Insurance-Centric UHC - Emerging Concerns:

  • Many countries, including India, have adopted public health insurance-led UHC.
  • These schemes focus on hospitalisation and disease-specific packages, but often exclude outpatient care, diagnostics, and medicines.
  • Evidence shows continued OOPE due to -
    • Services not covered or inadequately covered
    • Provider-induced demand and misuse of insurance packages
  • This means, financial protection without system strengthening is inadequate.

Comparative Experience - East and Southeast Asia:

  • Countries like China and South Korea achieved near-universal insurance coverage.
  • However, fiscal burden on the exchequer became unsustainable, and ageing populations and chronic diseases increased costs.
  • China’s course correction (2015):
    • Cost containment
    • Strengthening primary and secondary care
    • Focus on prevention, early detection, follow-up
    • Investment in human resources and population outreach
  • Lesson: Insurance works best when anchored in a well-financed public health system with PHC as a gatekeeper.

Role of Public Health Systems:

  • East and Southeast Asian countries maintain strong public provisioning, and a regulated private sector.
  • A robust public system must act as a bulwark against cost escalation, and help regulate quality and pricing.
  • Yet, private sector influence on health policy remains an unresolved concern.
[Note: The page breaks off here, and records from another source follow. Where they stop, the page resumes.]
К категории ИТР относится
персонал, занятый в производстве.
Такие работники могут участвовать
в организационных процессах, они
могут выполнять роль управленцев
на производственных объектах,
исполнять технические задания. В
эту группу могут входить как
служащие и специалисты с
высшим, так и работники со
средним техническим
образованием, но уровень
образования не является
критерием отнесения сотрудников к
India’s Historical Commitment and Policy Drift:

  • Bhore Committee (1946): Advocated universal healthcare through a strong public PHC system. It explicitly cautioned against introducing insurance before PHC strengthening.
  • Post-Independence reality: Chronic underfinancing of primary healthcare, weak public provisioning, and growing dependence on private healthcare.
  • National Sample Survey (NSS): Increasing reliance of the poor on expensive private care. Rising household indebtedness due to health expenses.

Health Reforms in India:

  • National Rural Health Mission (NRHM, now NHM): Improved access but systemic gaps persist.
  • Insurance-based interventions:
    • Rashtriya Swasthya Bima Yojana (2008)
    • Ayushman Bharat Pradhan Mantri Jan Arogya Yojana (AB–PMJAY)
  • These institutionalised UHC discourse, but largely retained a hospital-centric

Covid-19 as a Turning Point:

  • Pandemic exposed inequities in insurance coverage, limitations of hospital-focused health systems.
  • Renewed calls globally and in India to move from UHC to Universal Healthcare, address social determinants of health.

Challenges and Way Forward:

  • Overemphasis on financial protection over service provision: Integrate insurance schemes within a robust public health system. Focus on prevention and health promotion, early diagnosis and continuity of care.
  • Weak primary and secondary healthcare infrastructure: Strengthen comprehensive primary healthcare as the first point of care.
  • High out-of-pocket expenditure: Regulate private sector, reorient policy from coverage for illness to care for health. Regulatory reforms focussing on social determinants of health (nutrition, sanitation, housing).
  • Inadequate public health spending: Increase public investment in health (especially PHC).

Conclusion:

  • Universal Health Coverage, when reduced to insurance-based financial protection, risks missing the core objective of health equity.
  • India’s experience — reinforced by global evidence and the Covid-19 pandemic — highlights the urgency of transitioning towards universal healthcare rooted in strong primary care systems.
  • Reclaiming the Alma-Ata vision through sustained public investment is essential to make healthcare truly affordable, accessible, and equitable.